Description of the task:
Repeat exactly the lines that run from the start of the records below to the line with "7: (779, 533, 1.26)", including both of those lines but not the pictures.

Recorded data
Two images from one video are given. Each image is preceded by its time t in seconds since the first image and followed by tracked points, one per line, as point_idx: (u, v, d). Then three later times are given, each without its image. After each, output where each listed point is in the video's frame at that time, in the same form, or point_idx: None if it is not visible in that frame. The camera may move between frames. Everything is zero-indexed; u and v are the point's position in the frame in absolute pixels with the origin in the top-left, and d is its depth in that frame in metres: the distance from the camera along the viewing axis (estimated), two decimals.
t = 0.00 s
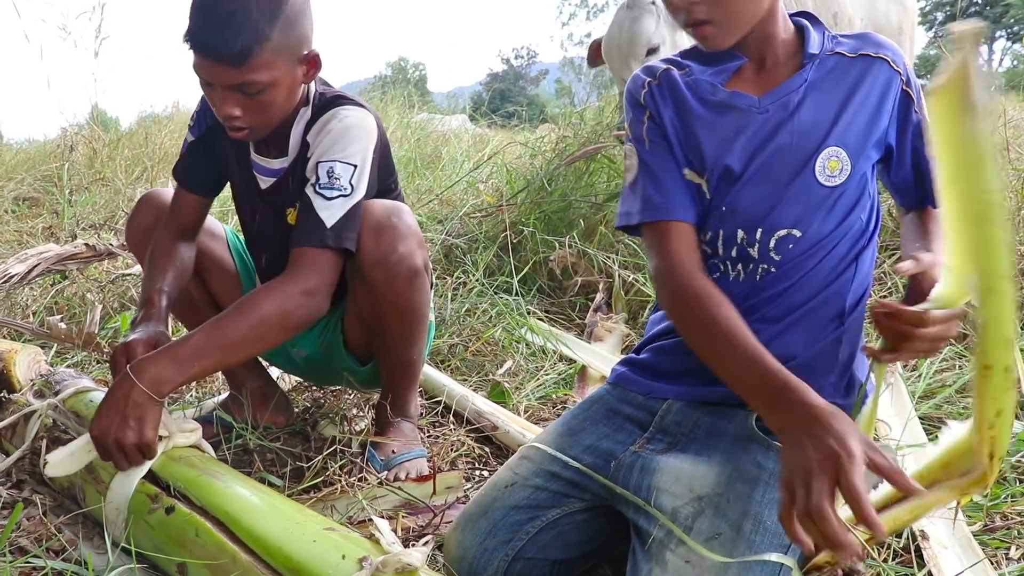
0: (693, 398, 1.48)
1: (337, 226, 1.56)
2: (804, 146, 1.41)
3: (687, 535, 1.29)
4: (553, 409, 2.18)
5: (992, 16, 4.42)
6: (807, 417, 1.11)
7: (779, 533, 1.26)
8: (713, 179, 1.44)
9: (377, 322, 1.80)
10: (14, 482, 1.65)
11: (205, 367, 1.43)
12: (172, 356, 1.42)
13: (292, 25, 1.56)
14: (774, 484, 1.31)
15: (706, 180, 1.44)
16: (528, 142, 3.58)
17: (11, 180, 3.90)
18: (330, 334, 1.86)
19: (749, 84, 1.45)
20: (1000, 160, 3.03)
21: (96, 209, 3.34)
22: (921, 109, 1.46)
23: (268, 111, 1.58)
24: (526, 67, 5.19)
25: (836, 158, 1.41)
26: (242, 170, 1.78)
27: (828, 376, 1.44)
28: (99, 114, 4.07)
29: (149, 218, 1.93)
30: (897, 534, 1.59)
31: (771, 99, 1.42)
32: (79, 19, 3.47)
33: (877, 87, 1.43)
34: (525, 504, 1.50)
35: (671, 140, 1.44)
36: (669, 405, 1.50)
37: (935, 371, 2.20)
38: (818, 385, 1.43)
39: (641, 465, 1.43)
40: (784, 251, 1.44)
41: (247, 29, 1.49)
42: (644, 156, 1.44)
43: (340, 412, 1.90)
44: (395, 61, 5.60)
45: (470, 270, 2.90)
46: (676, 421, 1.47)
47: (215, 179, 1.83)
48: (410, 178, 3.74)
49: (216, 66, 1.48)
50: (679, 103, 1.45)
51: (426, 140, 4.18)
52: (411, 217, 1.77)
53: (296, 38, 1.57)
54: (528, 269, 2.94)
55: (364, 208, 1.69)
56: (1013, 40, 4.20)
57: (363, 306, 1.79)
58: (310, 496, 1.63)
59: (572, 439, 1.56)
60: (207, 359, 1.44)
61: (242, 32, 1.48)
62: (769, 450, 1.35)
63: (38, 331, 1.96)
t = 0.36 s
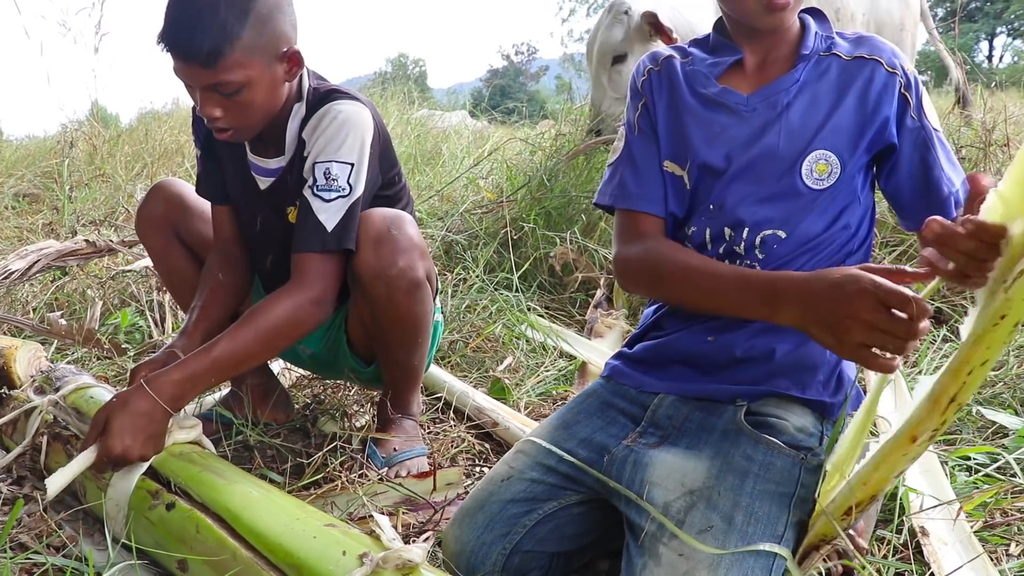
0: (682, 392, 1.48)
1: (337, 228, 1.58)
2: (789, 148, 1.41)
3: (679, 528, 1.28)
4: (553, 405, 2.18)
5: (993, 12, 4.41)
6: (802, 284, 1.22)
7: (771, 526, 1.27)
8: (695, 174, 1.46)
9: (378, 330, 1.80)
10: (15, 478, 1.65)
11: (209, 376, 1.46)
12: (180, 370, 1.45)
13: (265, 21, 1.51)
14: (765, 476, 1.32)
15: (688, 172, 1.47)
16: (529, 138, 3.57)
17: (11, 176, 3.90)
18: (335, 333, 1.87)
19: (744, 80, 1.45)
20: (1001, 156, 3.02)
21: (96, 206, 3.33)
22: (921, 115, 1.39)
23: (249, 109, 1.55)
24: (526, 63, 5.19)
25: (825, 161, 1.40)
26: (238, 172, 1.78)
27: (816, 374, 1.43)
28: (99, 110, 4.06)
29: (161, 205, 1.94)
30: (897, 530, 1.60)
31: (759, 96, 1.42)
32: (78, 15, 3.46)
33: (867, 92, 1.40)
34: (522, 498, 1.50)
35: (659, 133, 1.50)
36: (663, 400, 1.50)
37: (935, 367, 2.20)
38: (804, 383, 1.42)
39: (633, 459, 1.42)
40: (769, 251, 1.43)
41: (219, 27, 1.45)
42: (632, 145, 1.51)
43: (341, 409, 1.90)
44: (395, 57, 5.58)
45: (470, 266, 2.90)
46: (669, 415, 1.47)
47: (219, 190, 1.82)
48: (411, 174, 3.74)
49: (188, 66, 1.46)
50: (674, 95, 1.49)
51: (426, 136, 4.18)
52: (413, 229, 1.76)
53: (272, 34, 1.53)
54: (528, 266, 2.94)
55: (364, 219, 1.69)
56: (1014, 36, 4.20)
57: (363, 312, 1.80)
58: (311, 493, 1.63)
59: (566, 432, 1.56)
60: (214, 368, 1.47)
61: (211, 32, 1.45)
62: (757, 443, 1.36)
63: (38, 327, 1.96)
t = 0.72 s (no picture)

Answer to this exercise:
Two images from one video are given. Each image is preceded by its time t in seconds since the first image and followed by tracked points, one per line, as point_idx: (u, v, d). Then three later times are given, each without its image. After each, output where each listed point is in the video's frame at that time, in the same form, or point_idx: None if it is not visible in that frame. The camera may move between frames. Everything is zero-indexed; u and v are the point's position in the frame in absolute pixels with the origin in the top-left, and d is its depth in that frame in metres: the distance from the camera along the viewing axis (estimated), two decimals.
t = 0.00 s
0: (693, 398, 1.48)
1: (337, 226, 1.56)
2: (804, 146, 1.41)
3: (687, 535, 1.29)
4: (553, 409, 2.18)
5: (992, 16, 4.42)
6: (807, 417, 1.11)
7: (779, 533, 1.26)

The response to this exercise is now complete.